第34章 恩返し
結局、イタチたちはそのまま任務に行った。
怒っていないと言っていたけど、本当はどう思ってるんだろう。
イタチは行く前に私に、すぐ帰るようにと約束をさせた。
頷けば「じゃあ、オレは任務があるから。早めに帰るよ」と言ってどこかへ行った。
「ネネ、いろんな人が来てごめんね。んー・・・そうだな、ネネ、一旦帰りなよ。アスマさんが起きてから頼みたいことがあるから、その時にまたお願いしてもいいかな?」
『わかった、ならウチは帰るで?』
「うん、ありがとう。ごめんね、わざわざ来てもらって。

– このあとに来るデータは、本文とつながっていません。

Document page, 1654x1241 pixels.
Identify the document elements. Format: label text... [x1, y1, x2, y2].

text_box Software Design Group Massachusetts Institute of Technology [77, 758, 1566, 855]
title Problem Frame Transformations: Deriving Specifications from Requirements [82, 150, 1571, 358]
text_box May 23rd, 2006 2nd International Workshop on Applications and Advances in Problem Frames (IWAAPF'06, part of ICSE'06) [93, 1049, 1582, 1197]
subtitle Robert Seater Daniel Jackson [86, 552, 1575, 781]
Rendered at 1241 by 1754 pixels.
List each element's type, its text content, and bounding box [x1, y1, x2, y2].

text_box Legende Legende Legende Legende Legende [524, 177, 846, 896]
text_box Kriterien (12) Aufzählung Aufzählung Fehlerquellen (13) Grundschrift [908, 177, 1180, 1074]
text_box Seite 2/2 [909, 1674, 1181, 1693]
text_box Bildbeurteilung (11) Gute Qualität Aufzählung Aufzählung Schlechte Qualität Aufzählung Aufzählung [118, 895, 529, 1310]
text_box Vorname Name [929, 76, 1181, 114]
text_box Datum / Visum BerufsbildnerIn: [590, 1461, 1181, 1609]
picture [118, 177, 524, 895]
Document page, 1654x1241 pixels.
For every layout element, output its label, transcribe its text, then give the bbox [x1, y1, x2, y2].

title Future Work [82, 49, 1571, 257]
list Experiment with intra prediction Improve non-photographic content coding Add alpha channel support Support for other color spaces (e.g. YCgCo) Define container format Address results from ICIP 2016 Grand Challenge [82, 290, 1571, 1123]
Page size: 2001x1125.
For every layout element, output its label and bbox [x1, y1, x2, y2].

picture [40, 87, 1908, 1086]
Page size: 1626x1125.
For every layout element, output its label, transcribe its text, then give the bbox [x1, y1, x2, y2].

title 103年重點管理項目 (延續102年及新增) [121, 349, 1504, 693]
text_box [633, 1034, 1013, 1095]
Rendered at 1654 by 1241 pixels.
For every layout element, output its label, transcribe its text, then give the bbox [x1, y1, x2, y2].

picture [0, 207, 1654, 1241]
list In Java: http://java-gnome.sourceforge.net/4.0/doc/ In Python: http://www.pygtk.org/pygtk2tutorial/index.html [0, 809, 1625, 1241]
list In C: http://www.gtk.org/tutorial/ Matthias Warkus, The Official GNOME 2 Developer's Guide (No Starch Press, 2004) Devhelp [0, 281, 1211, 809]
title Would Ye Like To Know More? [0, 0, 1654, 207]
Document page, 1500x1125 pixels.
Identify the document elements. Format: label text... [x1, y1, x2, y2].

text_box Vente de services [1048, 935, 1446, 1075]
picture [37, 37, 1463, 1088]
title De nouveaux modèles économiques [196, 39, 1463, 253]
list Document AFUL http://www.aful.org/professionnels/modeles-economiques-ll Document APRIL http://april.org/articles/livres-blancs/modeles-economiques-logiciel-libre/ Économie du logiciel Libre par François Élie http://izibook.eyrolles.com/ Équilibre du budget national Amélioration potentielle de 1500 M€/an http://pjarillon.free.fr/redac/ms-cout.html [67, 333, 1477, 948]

ここには私の分身を置いておくから、大丈夫」
アスマが起きたらいろいろとしなければいけないことがでてくる。
だけど今は、イタチとの約束を守ろうと思った。
『じゃあね、ハル、主様!また呼んでな!』
「うん、ありがとねー!気を付けて帰ってよ!」
『お互いな』
フクロウ姿に戻ったネネの姿が見えなくなると、私たちも帰ることにした。
アジトへ戻ると、不死身コンビの姿があった。
「飛段さん、角都さん・・・」
「お、ハルじゃねーか。オレらも今帰ったところだぜ」
「今回は惜しかった・・・あの賞金首・・・」
「うるせーな、角都。もういいだろうがよ」
いつも通りの二人の姿。
久しぶりに見る彼らの姿に、私の表情は明るくなった。
「二人とも、おかえりなさい!ケガもなくて、何より・・・ん?飛段さん、首・・・」
「あ?あー・・・ちょっと首飛ばされちまってよ。超痛かったっつーの」
「自業自得だ」
「しゃがんでください、飛段さん。繋げます」
フンと気にしてもいないような角都に苦笑いをし、飛段に言う。
すると、飛段は首をかしげながらも、膝を折って「繋げるってなんだ?」と私に聞いた。
「首です。いくら死なないとは言えど、私は飛段さんに無傷でいてほしいんです」
そう言うと、両手で飛段の首にふれる。
角都が縫ったことでくっついたとはいえ、私が嫌だった。
(やっぱり、私はこの人たちが大好きだ)
「・・・はい、終わりました」
パッと手を離せば飛段の首は元通りに繋がっていた。
角都が臨時で縫った太い糸のようなものごと繋げてしまい、慌てていたが、角都の「アイツにはあれぐらいがちょうどいい」という言葉で「まあいいか」と思うことにした。